== Selected excerpt ==
But then, for a long time, we've been hearing about heroes whose main qualification was a position in the ruling party. Do we need to keep asking who liberated Zimbabwe? Was it one party, or was it all of us?
We who lived through it thought it was the people's struggle, not one party's. Yes, ZANU's part was important, but they'd not have got very far without the support of the people. They themselves used the Maoist image of fighters moving among the people “like fish in water”. If the water hadn't been there, they'd have looked pretty silly.
The people were the water in which they hid, and the people all suffered when the enemy started shooting and bombing at random, trying to flush them out. We all know the mujibhas and chimbwidos probably ran bigger risks than the fighters because they were not armed and they were more visible.
The Rhodies didn't believe that the parents of those young people didn't know what their sons and daughters were up to. Why should they? We all knew more or less, and knew there were things it was wiser that we didn't know.
That's how it was in the early years of the war, and not only in areas where ZANU operated. Things changed a bit as the war went on. It became clear that the settler regime could not defeat the united people with much of Africa, the socialist bloc and progressive people in the West behind them.
Their own supporters fled. Look at the figures for white school enrolments, which halved during the 1970s. Emigration figures are less reliable, because anyone who said they were leaving the country for good was allowed to take less money than they would have been allowed for an overseas holiday.

== Work order ==
Reproduce the passage on Zimbabwe's liberation struggle, starting with "But then, for" and going on through "looked pretty silly.". The material that follows is not required here.

== Given records ==
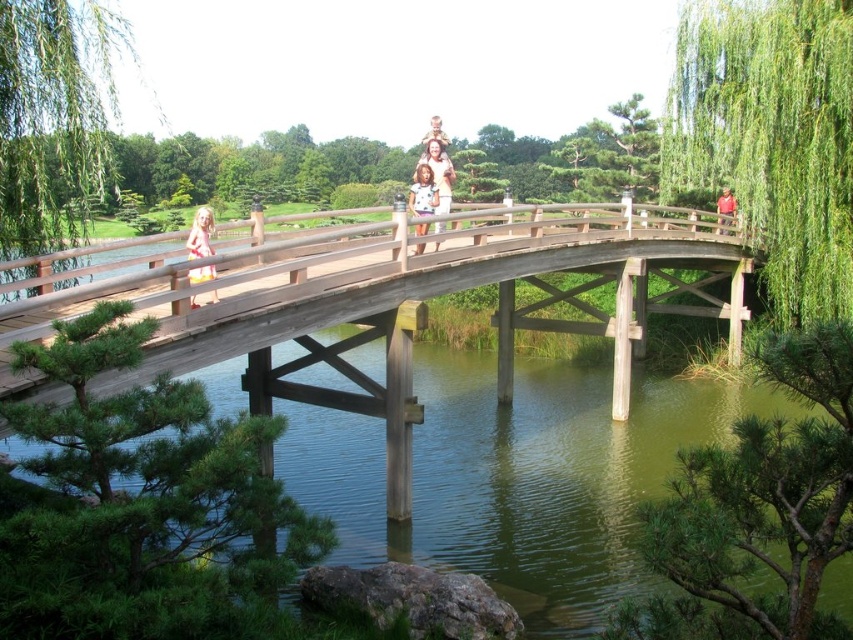
You are standing at the camera position and want to take a photo of the two points in the Japanese garden scene. Which point, point [218,298] or point [438,192], is closer to you?

Point [218,298] is closer to the camera than point [438,192].

You are a photographer aiming to capture the matte pink dress at left and the light brown wooden bridge at center in a single shot. Based on their positions, which object is closer to the camera?

The matte pink dress at left is below the light brown wooden bridge at center, so it is closer to the camera.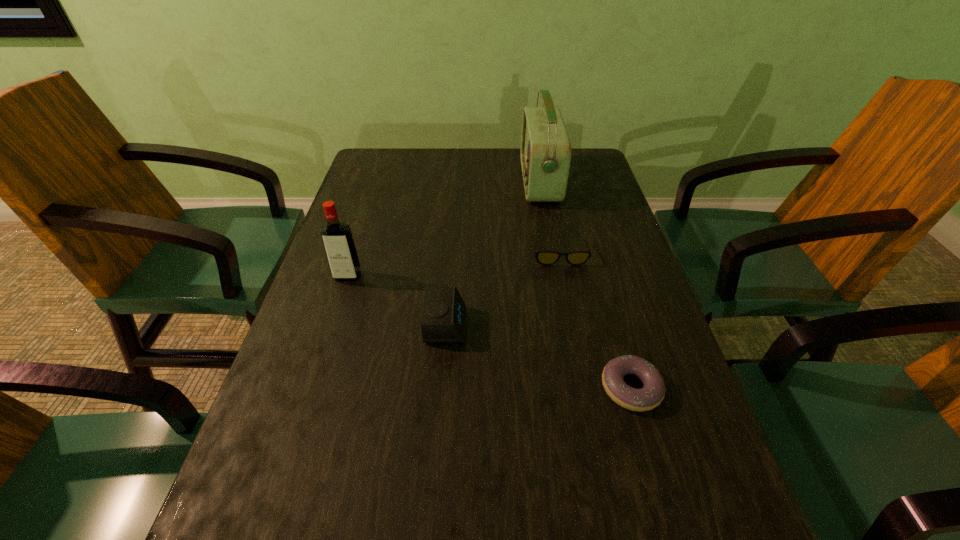
Image resolution: width=960 pixels, height=540 pixels. Identify the location of vacant area that lies between the fourth nearest object and the radio receiver. (549, 219).

Locate an element on the screen. vacant point located between the sunglasses and the leftmost object is located at coordinates (454, 266).

You are a GUI agent. You are given a task and a screenshot of the screen. Output one action in this format:
    pyautogui.click(x=<x>, y=<y>)
    Task: Click on the vacant area between the second tallest object and the sunglasses
    This screenshot has height=540, width=960.
    Given the screenshot: What is the action you would take?
    pyautogui.click(x=454, y=266)

At what (x,y) coordinates should I click in order to perform the action: click on free space between the fourth nearest object and the farthest object. Please return your answer as a coordinate pair (x, y). Looking at the image, I should click on (549, 219).

This screenshot has width=960, height=540. In order to click on free space between the sunglasses and the second object from left to right in this screenshot , I will do `click(503, 291)`.

Find the location of `object that is the nearest to the second farthest object`. object that is the nearest to the second farthest object is located at coordinates (545, 154).

This screenshot has width=960, height=540. In order to click on the closest object to the doughnut in this screenshot , I will do `click(443, 320)`.

Find the location of a particular element. The width and height of the screenshot is (960, 540). vacant space that satisfies the following two spatial constraints: 1. on the front-facing side of the sunglasses; 2. on the front-facing side of the fourth farthest object is located at coordinates tap(574, 325).

I want to click on vacant space that satisfies the following two spatial constraints: 1. on the front and back of the nearest object; 2. on the right side of the second tallest object, so click(312, 388).

Identify the location of vacant space that satisfies the following two spatial constraints: 1. on the front panel of the tallest object; 2. on the back side of the doughnut. (578, 388).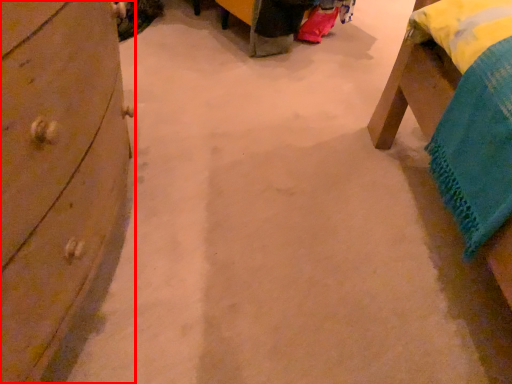
Question: From the image's perspective, where is chest of drawers (annotated by the red box) located in relation to furniture in the image?

Choices:
 (A) below
 (B) above

Answer: (A)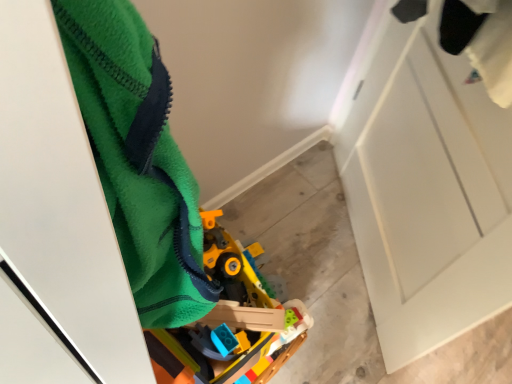
Locate an element on the screen. This screenshot has height=384, width=512. white matte door at upper right is located at coordinates (424, 186).

This screenshot has width=512, height=384. What do you see at coordinates (424, 186) in the screenshot? I see `white matte door at upper right` at bounding box center [424, 186].

Measure the distance between white matte door at upper right and camera.

The distance of white matte door at upper right from camera is 77.96 centimeters.

This screenshot has height=384, width=512. I want to click on white matte door at upper right, so click(424, 186).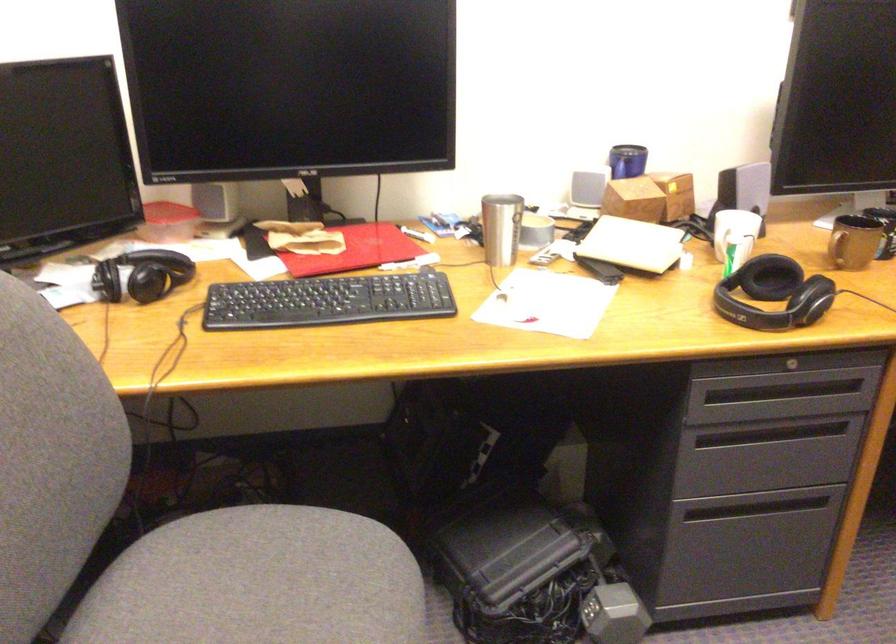
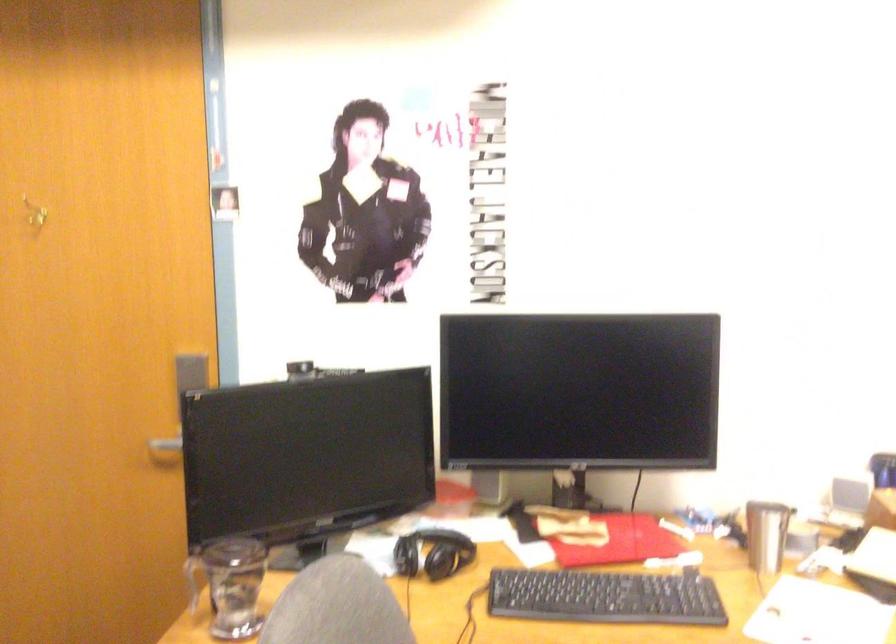
The images are taken continuously from a first-person perspective. In which direction is your viewpoint rotating?

The camera's rotation is toward left-up.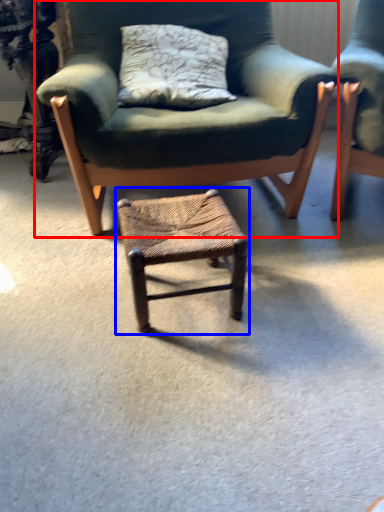
Question: Which object appears farthest to the camera in this image, chair (highlighted by a red box) or stool (highlighted by a blue box)?

Choices:
 (A) chair
 (B) stool

Answer: (A)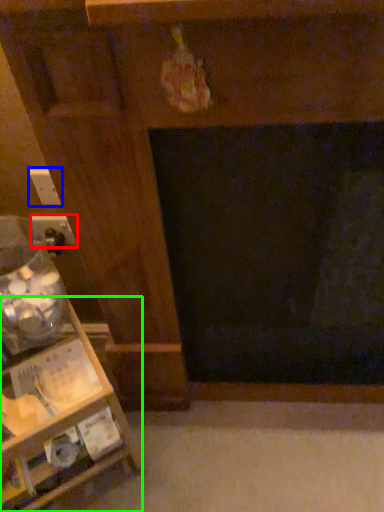
Question: Based on their relative distances, which object is farther from electric outlet (highlighted by a red box)? Choose from electric outlet (highlighted by a blue box) and furniture (highlighted by a green box).

Choices:
 (A) electric outlet
 (B) furniture

Answer: (B)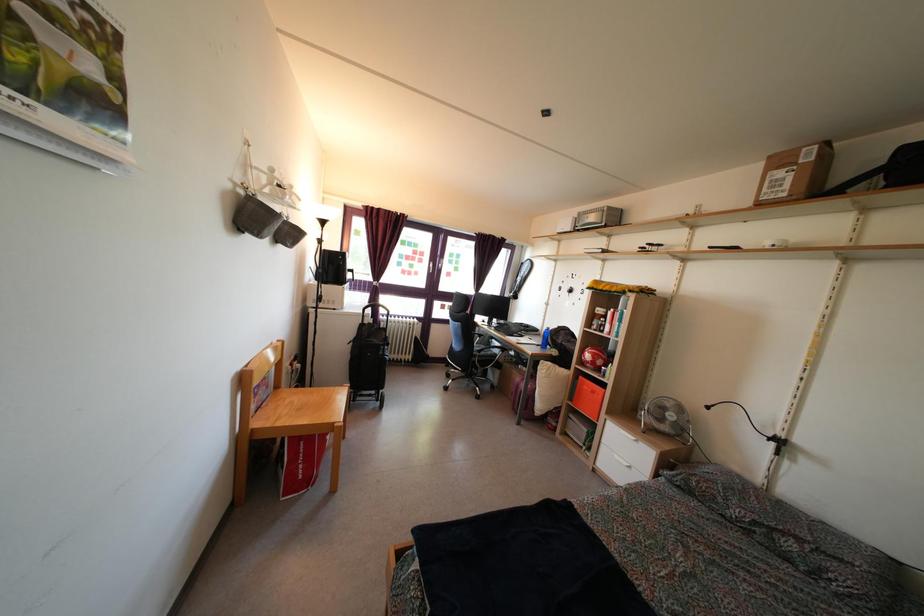
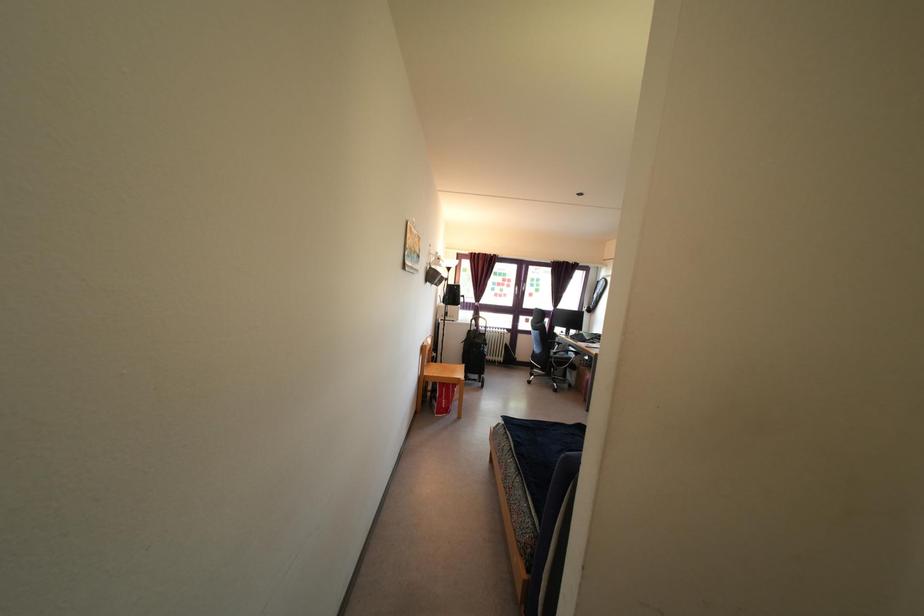
Where in the second image is the point corresponding to (482,360) from the first image?

(557, 362)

== Reply ==
But then, for a long time, we've been hearing about heroes whose main qualification was a position in the ruling party. Do we need to keep asking who liberated Zimbabwe? Was it one party, or was it all of us?
We who lived through it thought it was the people's struggle, not one party's. Yes, ZANU's part was important, but they'd not have got very far without the support of the people. They themselves used the Maoist image of fighters moving among the people “like fish in water”. If the water hadn't been there, they'd have looked pretty silly.